In a major development in Strickland v. U.S. Department of Agriculture, the federal government has informed the court that it is renouncing race- and sex-based preferences in emergency relief programs. The move is expected to have an immediate and lasting impact on ongoing litigation, particularly MSLF’s lawsuit against the U.S. Department of Agriculture (USDA) over its use of race- and sex-based criteria in distributing disaster relief aid.
The government’s stance was very clear: “the programs at issue in this case are unconstitutional to the extent they include preferences based on race and sex. USDA has independently determined that it will no longer employ the race- and sex-based ‘socially disadvantaged’ designation to provide increased benefits based on race and sex in the programs at issue in this case… the Department of Justice will no longer defend the merits of the USDA programs at issue in this case.”
The government’s filing comes after multiple legal challenges were brought against USDA policies that prioritized certain racial and gender groups for relief. Mountain States argued that these policies unfairly discriminated against farmers and ranchers who did not qualify based on identity factors, rather than economic need or hardship—not to mention their unconstitutionality. This latest action signals a recognition of those issues, and a commitment to ensuring that federal relief programs remain neutral and accessible to all, regardless of race or sex.
Our lawsuit was filed on behalf of farmers and ranchers who were denied full access to relief solely because they did not fall within the racial or gender categories given preference. Mountain States has been fighting intensely on behalf of our clients whose constitutional rights were violated when they were excluded from full relief due to their race or sex.

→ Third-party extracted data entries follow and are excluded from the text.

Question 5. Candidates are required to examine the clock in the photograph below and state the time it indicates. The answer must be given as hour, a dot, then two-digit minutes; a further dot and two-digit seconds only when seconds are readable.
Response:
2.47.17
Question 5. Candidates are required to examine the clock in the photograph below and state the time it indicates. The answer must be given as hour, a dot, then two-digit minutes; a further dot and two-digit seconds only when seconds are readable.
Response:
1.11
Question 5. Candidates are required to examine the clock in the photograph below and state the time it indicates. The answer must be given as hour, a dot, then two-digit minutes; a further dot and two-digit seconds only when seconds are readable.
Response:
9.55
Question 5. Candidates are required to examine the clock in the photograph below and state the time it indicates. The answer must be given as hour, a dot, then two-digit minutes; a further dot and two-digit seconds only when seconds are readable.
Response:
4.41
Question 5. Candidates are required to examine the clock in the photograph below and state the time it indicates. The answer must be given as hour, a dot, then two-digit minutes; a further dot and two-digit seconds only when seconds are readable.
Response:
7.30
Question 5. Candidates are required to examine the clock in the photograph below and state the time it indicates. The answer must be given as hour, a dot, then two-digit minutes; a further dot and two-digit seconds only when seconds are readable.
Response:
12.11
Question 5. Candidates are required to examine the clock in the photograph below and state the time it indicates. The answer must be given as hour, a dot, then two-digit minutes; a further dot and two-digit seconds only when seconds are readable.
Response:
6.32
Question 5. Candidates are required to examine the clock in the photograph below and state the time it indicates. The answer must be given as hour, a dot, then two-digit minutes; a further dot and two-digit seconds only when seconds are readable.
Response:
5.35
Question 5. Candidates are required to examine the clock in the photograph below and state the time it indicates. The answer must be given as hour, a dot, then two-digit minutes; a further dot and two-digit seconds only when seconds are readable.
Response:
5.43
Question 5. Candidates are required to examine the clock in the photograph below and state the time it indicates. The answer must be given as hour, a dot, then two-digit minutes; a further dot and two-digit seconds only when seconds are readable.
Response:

“This is a landmark moment in the fight for equal protection under the law,” said Mountain States General Counsel William Trachman. “The Trump Administration’s official renunciation of race and sex preferences in emergency relief sets a precedent that government aid must be distributed based on neutral factors, not identity. We have fought hard to ensure that equality prevails, and this filing is a major first step toward ensuring that federal programs comply with constitutional principles. Thank you President Trump.” The implications of this action by the Trump Administration extend beyond the USDA and its emergency relief programs. It could serve as a precedent for future litigation involving government programs that use race and sex as criteria for determining eligibility. The shift also reflects a broader movement toward race-neutral policies in federal and state programs, aligning with recent court rulings that have struck down affirmative action in various contexts.
Mountain States has long criticized and sued the government over previous race- and sex-based relief policies arguing that such programs create division and inequality. We will be watching closely now as this major development plays out in courts. The USDA’s past policies and the ensuing legal battles have brought national attention to the issue of race- and sex-based government relief, and this recent filing may mark the beginning of a broader rollback of such policies across federal agencies.
With this filing, we anticipate that our pending lawsuits challenging race- and sex-based government policies may gain new momentum. Moving forward, agencies administering federal relief programs will likely face heightened scrutiny to ensure compliance with equal protection principles.
For now, the government’s unequivocal renunciation of race and sex preferences in emergency relief stands as a significant victory for race-neutral and sex-neutral policies in federal aid distribution. This landmark shift is necessary step towards ensuring that the Constitution is upheld and that individuals receive equal protection under the law.